I went back and perused a few of my favorite blogs to the time where they were in their pregnancies at the point where I am at now. I found the secret blog called Straits of Hell on the Quake Shaken Mama blog that she did when she was worried about miscarrying. It comforted me very much to know that those emotions and feelings were shared by others and I wasn't just completely off my rocker here recently. It is a horrible, abyss of unknown fear...physically paralyzing, icky stuff. All produced by the various chemicals in my brain triggered by my emotions and worries. So, thank you, I know it was not fun during that time, but thank you for writing about it. It really helped me.

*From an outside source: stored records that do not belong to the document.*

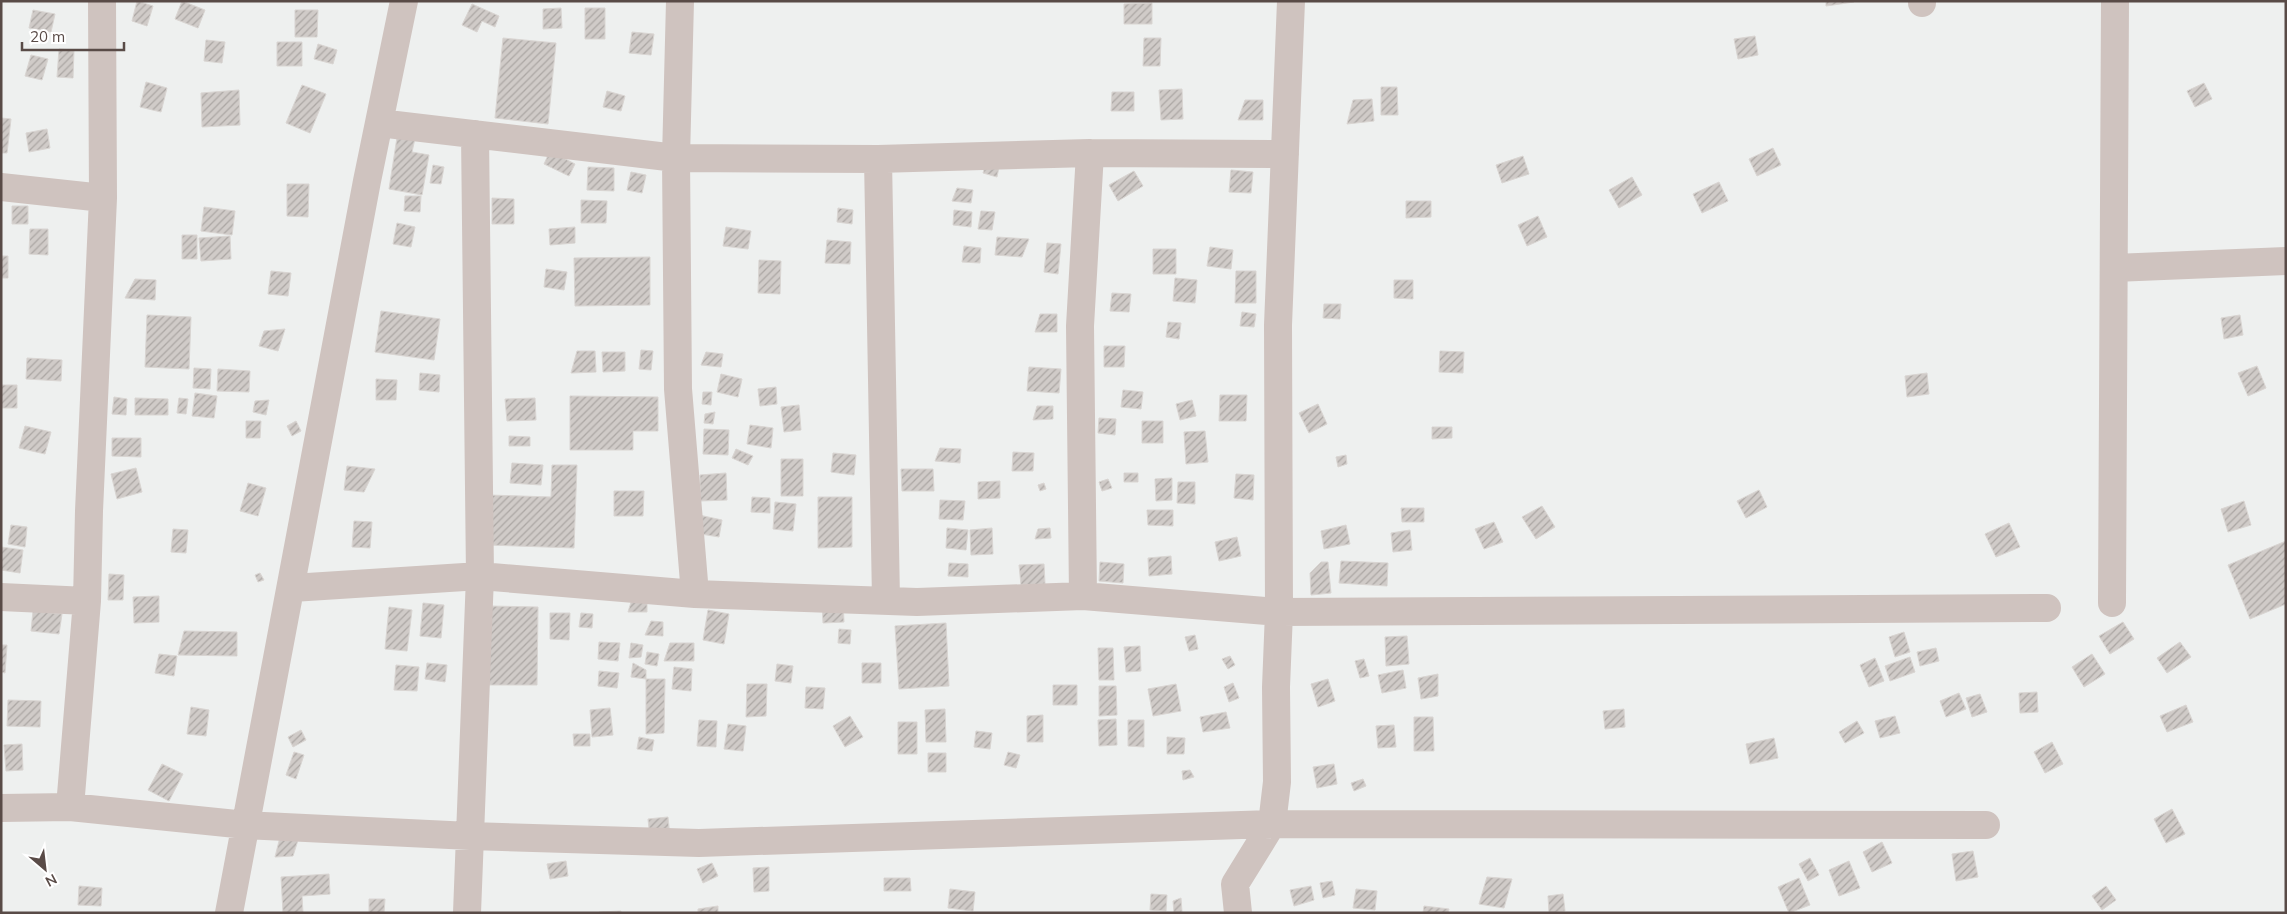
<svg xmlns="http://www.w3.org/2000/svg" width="2287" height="914" font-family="Mulish,sans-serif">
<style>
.building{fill:url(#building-hatch);stroke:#d9d5d2}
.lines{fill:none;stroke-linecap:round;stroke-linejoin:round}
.minor{stroke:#cfc3bf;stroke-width:28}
</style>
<defs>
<pattern id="building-hatch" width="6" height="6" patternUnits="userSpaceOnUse" patternTransform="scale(1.25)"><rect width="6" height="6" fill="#d0cbc8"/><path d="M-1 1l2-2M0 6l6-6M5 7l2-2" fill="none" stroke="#aca7a4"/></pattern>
</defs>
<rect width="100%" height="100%" fill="#eef0ef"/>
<path class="building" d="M137,1l16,5 -6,20 -15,-5z
M182,1l23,9 -7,18 -23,-9z
M1826,1h27l1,1 -28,4z
M1152,3v21h-28v-20z
M472,4l27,12 -4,11 -13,-6 -5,11 -15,-7z
M561,8l1,20 -19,1v-20z
M585,8h20v31h-20z
M33,10l22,4 -4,18 -22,-4z
M295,10h23l-1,27h-22z
M632,32l22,2 -3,21 -22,-2z
M1755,36l3,19 -20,4 -4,-20z
M503,38l53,5 -8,81 -53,-6z
M1144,38h17l-1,28h-17z
M206,40l19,2 -3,21 -18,-2z
M277,42h25v24h-25z
M318,44l19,6 -4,14 -19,-5z
M59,49l15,1 -1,28 -16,-1z
M31,55l17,4 -6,21 -17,-4z
M146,82l21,6 -6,24 -21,-5z
M2204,83l8,16 -17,8 -8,-16z
M302,85l24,9 -16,39 -24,-10z
M1381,87h16l1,28h-17z
M1182,89l1,30 -22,1 -2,-30z
M239,90l1,35 -38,2 -1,-34z
M607,91l18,5 -4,15 -18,-4z
M1112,92h22v19h-23z
M1372,99l2,22 -27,3 6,-24z
M1245,100h18v20h-25z
M1,118l10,1 -4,34h-6z
M47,129l3,19 -21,4 -3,-19z
M398,131l18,3 -4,18 17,3 -7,40 -33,-6z
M1773,148l8,17 -24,11 -8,-17z
M550,151l25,13 -6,12 -25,-12z
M1523,156l6,18 -27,9 -6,-18z
M986,163l13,4 -2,10 -14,-4z
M433,165l11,2 -3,17 -11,-1z
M588,167l26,1v23l-27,-1z
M1231,170l22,2 -2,21 -22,-1z
M1134,171l9,15 -25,15 -9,-16z
M631,172l15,3 -4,18 -15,-3z
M1632,177l10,18 -23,13 -10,-18z
M1719,182l9,19 -26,12 -9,-19z
M287,184h22l-1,33 -21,-1z
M957,188l16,2 -2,13 -19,-2z
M405,196h16l-1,16 -16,-1z
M492,198l22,1v25h-22z
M581,200l26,1 -1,22h-25z
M1406,201h25v16l-25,1z
M12,206h16v18h-16z
M204,207l31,4 -3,24 -31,-4z
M838,208l15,2 -1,14 -15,-2z
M954,210l18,2 -1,15 -18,-2z
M981,211l14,1 -3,18 -14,-1z
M1538,216l9,21 -20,9 -9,-21z
M397,223l18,4 -4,20 -18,-3z
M575,227v16l-25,2 -1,-16z
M726,227l25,4 -3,18 -25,-3z
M30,229h18v26l-19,-1z
M182,235h15v24h-15z
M230,236l1,23 -30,2 -2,-23z
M997,237l32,2 -7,18 -27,-2z
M827,240l24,2 -1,22 -25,-1z
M1047,243l14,1 -3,30 -14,-2z
M964,246l17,2 -1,15 -18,-1z
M1210,247l23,3 -2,19 -24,-3z
M1153,249h23v25h-23z
M1,256h7v22h-7z
M650,257v48l-75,1 -1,-48z
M759,260l22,1 -1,33 -22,-1z
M546,269l21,3 -3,18 -20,-3z
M271,271l20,2 -3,23 -20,-2z
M1236,271h20v32h-21z
M1175,278l22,2 -2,23 -22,-2z
M135,279l21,1 -1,20 -30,-2z
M1394,280h19v19l-19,-1z
M1112,293l19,1 -2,18 -19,-1z
M1324,304h17l-1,15 -17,-1z
M381,311l59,8 -6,41 -59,-8z
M1242,312l14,2 -2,13 -14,-1z
M1040,314h17v18h-22z
M147,315l44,2 -2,52 -44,-2z
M2240,315l3,20 -19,4 -3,-21z
M1168,322l13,1 -2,16 -13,-2z
M285,329l-7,22 -19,-5 5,-15z
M1104,346h21l-1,21h-20z
M641,350l12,1 -2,19 -12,-1z
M577,351h18l1,21 -25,1z
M1440,351l24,1 -1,21 -24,-1z
M602,352h23v19l-22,1z
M706,352l17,2 -2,13 -20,-2z
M27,358l35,2 -1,21 -35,-2z
M2257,366l9,22 -18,8 -10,-23z
M1029,367l32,2 -2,24 -32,-2z
M194,368l17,1 -1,20 -17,-1z
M218,369l32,2 -1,21 -32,-1z
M420,373l20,2 -1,17 -20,-2z
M1927,373l2,21 -22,3 -2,-21z
M721,374l21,5 -4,18 -21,-5z
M376,379l21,1 -1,20h-20z
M1,385h16v23h-16z
M776,387l1,17 -17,2 -2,-17z
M1123,390l20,2 -2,17 -20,-2z
M703,392h9l-1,13 -9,-1z
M195,393l22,3 -3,22 -22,-2z
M1220,395h27l-1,26h-27z
M570,396l88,1v34h-25v19h-63z
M114,397l13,2 -1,16 -14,-1z
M135,398l33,1v16h-33z
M179,398l9,1 -2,15 -9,-1z
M535,398l1,22 -29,1 -2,-22z
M269,400l-3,15 -13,-3 2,-11z
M1192,400l4,16 -16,4 -4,-16z
M1318,404l9,20 -18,9 -10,-20z
M799,405l2,25 -17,2 -3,-25z
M1037,406h16v13l-20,1z
M715,412l-2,12 -9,-1 1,-9z
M1099,418l17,1 -1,16 -17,-2z
M246,421h15l-1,17h-14z
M296,421l5,10 -9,5 -5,-10z
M1142,421h21v22h-21z
M750,425l23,3 -2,20 -24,-4z
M25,426l26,6 -6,22 -26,-6z
M1432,427h20v11l-20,1z
M704,429l25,1 -1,25 -25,-1z
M1205,431l3,31 -22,2 -2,-32z
M509,436l21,1v9h-21z
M112,438h29v19l-29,-1z
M940,448l21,1 -1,14 -25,-2z
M736,449l17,7 -5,9 -16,-7z
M1013,452l21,1 -1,18h-21z
M833,453l23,2 -2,20 -23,-3z
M1346,455l1,9 -9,3 -2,-10z
M781,459h22v37h-22z
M512,463l31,2 -2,20 -31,-2z
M552,465h25l-3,83 -86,-3 1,-50 62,2z
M347,466l28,3 -11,23 -20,-2z
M136,468l6,24 -25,7 -6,-25z
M901,469h32l1,22h-32z
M726,473l1,27 -27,1v-26z
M1124,473h14v9h-14z
M1236,474l18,1 -1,25 -19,-2z
M1172,478v22l-16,1 -1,-22z
M1108,479l4,9 -10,3 -3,-9z
M1000,481v17l-22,1v-17z
M1178,482h17v22l-18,-1z
M248,483l18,5 -8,28 -18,-5z
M1044,483l2,6 -6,2 -2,-6z
M1759,490l8,17 -21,11 -9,-17z
M614,491h30l-1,25h-29z
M752,497l18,1v15l-19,-1z
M818,497h34v50l-34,1z
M940,500l25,1 -2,19 -24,-1z
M2244,501l7,24 -23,7 -7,-23z
M775,502l21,2 -3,27 -20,-2z
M1542,506l13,21 -19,12 -14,-22z
M1401,508h23v14h-22z
M1147,510h26v16l-25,-1z
M699,515l23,5 -3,17 -24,-4z
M354,521l18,1 -2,26 -18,-1z
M1494,522l9,20 -19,7 -9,-20z
M2009,523l11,24 -24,10 -11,-23z
M11,525l16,2 -2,20 -17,-3z
M1346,525l4,19 -26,5 -3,-18z
M947,528l21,2 -2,20 -20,-2z
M992,528l1,26 -22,1 -1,-25z
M1050,528l1,10 -16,1 3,-10z
M173,529l15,1 -2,23 -15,-1z
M1410,530l2,20 -19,2 -2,-19z
M1237,537l4,19 -22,5 -4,-19z
M2286,541v63l-36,15 -22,-54z
M1,547l22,3 -3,23 -19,-3z
M1171,556l1,18 -23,2 -1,-18z
M1341,561l47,2 -1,23 -48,-3z
M1100,562l24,2 -1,19 -24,-2z
M1321,562h7l3,31 -20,2 -1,-22z
M949,563l19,1v13l-20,-1z
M1044,564l1,20 -24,1 -2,-20z
M260,573l4,7 -6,2 -3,-7z
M109,574l15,1 -1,25h-15z
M159,596v26l-25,1 -1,-26z
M632,599l15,1v12h-19z
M843,601l1,21 -21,1 -1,-21z
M423,603l21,2 -3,33 -21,-2z
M490,606l48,1 -1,78h-49z
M389,607l23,3 -5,41 -22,-2z
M708,610l21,4 -5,30 -21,-4z
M33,611l29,3 -3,20 -28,-3z
M550,613h20l-1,27 -19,-1z
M581,613l12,1 -1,14 -13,-1z
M651,621l12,1v14l-18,-1z
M2123,622l11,17 -24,15 -11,-18z
M946,623l3,63 -50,3 -4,-63z
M839,629l12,1 -1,14 -12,-1z
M184,631l53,1v24l-59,-1z
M1904,632l6,20 -15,5 -6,-20z
M1195,635l3,14 -9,2 -4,-14z
M1407,636l2,28 -23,2 -1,-29z
M599,642l21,1 -2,18 -20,-2z
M2180,642l11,15 -24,16 -10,-15z
M631,643l12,2 -2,12 -12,1z
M670,643h24v18h-30z
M1,645h6l-2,28 -4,-1z
M1140,646l1,25 -15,1 -2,-25z
M1098,648h15l1,32h-15z
M1936,648l3,13 -19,5 -3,-14z
M647,652l12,2 -2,12 -12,-2z
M159,654l18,2 -3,20 -19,-3z
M2092,654l13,20 -21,13 -12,-20z
M1230,656l5,9 -7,4 -6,-10z
M1910,657l5,15 -25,9 -5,-15z
M1875,658l9,23 -15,6 -9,-22z
M1364,659l5,17 -9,2 -5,-17z
M427,663l20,2 -2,17 -20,-3z
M633,663l13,7v9l-15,-2z
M862,663h19v20h-19z
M777,664l16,2 -2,17 -16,-2z
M396,665l23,2 -2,24 -23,-1z
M674,667l18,2 -1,22 -19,-2z
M1403,670l3,18 -24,5 -4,-18z
M599,671l20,2 -2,15 -19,-2z
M1438,674v22l-17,3 -3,-21z
M646,679h19l-1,54 -18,1z
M1328,679l7,22 -17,6 -7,-23z
M1233,683l6,15 -10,4 -5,-15z
M747,684h20l-1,32 -20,1z
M1176,684l5,27 -28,5 -5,-27z
M1053,685h24v20h-24z
M1099,686h17l1,29 -18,1z
M806,687l19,1 -2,21 -18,-1z
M2037,692l1,20 -18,1 -1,-20z
M1959,693l7,16 -20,8 -6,-16z
M1980,694l7,18 -15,5 -6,-19z
M8,700l33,1 -1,26 -33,-1z
M2186,705l7,17 -26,10 -7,-16z
M191,707l18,3 -3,26 -19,-2z
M610,708l3,27 -21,2 -2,-27z
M945,709l1,33h-20l-1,-32z
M1624,709l1,18 -20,2 -2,-18z
M1226,712l4,16 -27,4 -3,-15z
M1043,715v27h-16v-26z
M850,716l13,21 -18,10 -12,-21z
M1895,716l5,17 -20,5 -5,-17z
M1414,717h19l1,34h-20z
M1116,719l1,26 -18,1 -1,-26z
M699,720l18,1 -1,26 -19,-1z
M1128,720h16v27l-16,-1z
M1857,721l7,12 -19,10 -6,-11z
M898,722h19v32h-19z
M728,724l18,2 -3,25 -19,-2z
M1394,725l2,22 -18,1 -2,-22z
M301,730l5,10 -13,7 -5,-10z
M976,731l16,2 -2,16 -16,-2z
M573,734h17v12h-16z
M639,737l15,3 -2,11 -15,-2z
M1167,737l18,1 -1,16h-17z
M1774,738l4,20 -28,6 -4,-20z
M2052,742l11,22 -18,9 -11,-21z
M22,744l1,26 -17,1 -2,-26z
M294,752l10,3 -8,24 -10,-4z
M1008,752l12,3 -4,13 -12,-3z
M928,753h18v19h-18z
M162,764l21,10 -14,27 -21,-11z
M1334,764l3,20 -20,4 -4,-21z
M1190,770l4,7 -11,3 -1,-9z
M1363,779l3,7 -12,5 -3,-8z
M2172,809l13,25 -19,9 -12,-24z
M668,817l2,20 -20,1 -2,-19z
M280,837h19l-6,19 -18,1z
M1882,842l10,21 -20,9 -9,-20z
M1973,851l5,26 -22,4 -4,-27z
M1810,858l9,17 -11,6 -9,-17z
M566,861l2,15 -18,3 -3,-15z
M1849,861l11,27 -21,8 -10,-26z
M712,863l6,13 -15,7 -6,-14z
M769,867v24l-15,1 -1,-24z
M329,874l1,20 -28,2 1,17h-20l-2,-36z
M1487,877l25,2 -8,29 -25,-4z
M884,878h26l1,13h-27z
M1799,878l11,27 -21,8 -11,-26z
M1332,881l3,14 -12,3 -3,-15z
M79,886l23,2 -1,18 -23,-1z
M1311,886l3,14 -20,6 -4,-16z
M2106,886l10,14 -14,10 -10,-14z
M950,889l25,3 -2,19 -25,-3z
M1356,889l21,2 -2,19 -22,-2z
M1151,894l16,1 -1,16 -16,-1z
M1563,894l2,17 -16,2 -1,-17z
M1181,898l1,14 -8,1 -1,-12z
M369,899h16l-1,14h-15z
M718,906v7h-20v-4z
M1424,906l25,3 -1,4h-25z
M621,911v2h-22v-1z"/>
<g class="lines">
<path class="minor" d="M680,1l-4,157 2,231 17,205
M1922,1v2
M379,123l297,35 202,1 212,-6 195,1
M878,159l8,441
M1,187l102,11
M2114,268l172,-7
M292,588l188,-12 215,18 222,8 166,-6 196,16 768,-4
M1083,596l-3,-270 10,-173
M1,597l86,4
M2112,603l3,-602
M70,807l17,-206 2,-90 14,-313 -1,-197
M1,808l69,-1 176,18 224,11 229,7 573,-19 5,-42 -1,-95 3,-75 -1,-287 13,-324
M229,913l138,-732 37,-180
M467,913l13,-337 -5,-442
M1238,913l-3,-29 37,-60 714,1"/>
</g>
<rect width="2287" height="914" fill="none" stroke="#594b47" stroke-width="5"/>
<g transform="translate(45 869) rotate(152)" stroke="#ffffff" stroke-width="4" paint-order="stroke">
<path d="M0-4L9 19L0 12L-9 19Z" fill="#594b47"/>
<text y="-8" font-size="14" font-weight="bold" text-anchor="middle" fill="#594b47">N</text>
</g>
<path d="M22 42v8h102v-8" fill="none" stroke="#594b47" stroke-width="2.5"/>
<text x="30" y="42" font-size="15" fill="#594b47" stroke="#ffffff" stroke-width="4" paint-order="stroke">20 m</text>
</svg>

Yesterday, I was at a picnic and a few gals were gathered around the table talking pregnancy stuff (no one knows I am at this point) and 2 of them talked about miscarriage...one awfully at almost 19 weeks. They are wonderful women, strong, smart, happy demeanor people. I don't know how they got through all that, but I admire their strength and faith even more.
2 comments:
Hey there -- I'm so glad that blog was there for you. I can't read it, nor my archives surrounding my miscarriages. Not until I'm totally done reproducing, those emotions are so strong and terrible and they still haunt me. But I'm SO HAPPY you had a kind of sisterhood with my last-year-self, and now we've learned that all this worry and heartache and nausea can and DOES result in beautiful babies!!!
Sorry to hear you're feeling so sick lately :-( Glad to know, though, that you were able to find some comfort in the fact the worries and anxiety you have are shared by lots of us who've been there. Shaken mama says it well...all this worry and whatnot does indeed result in beautiful healthy babies!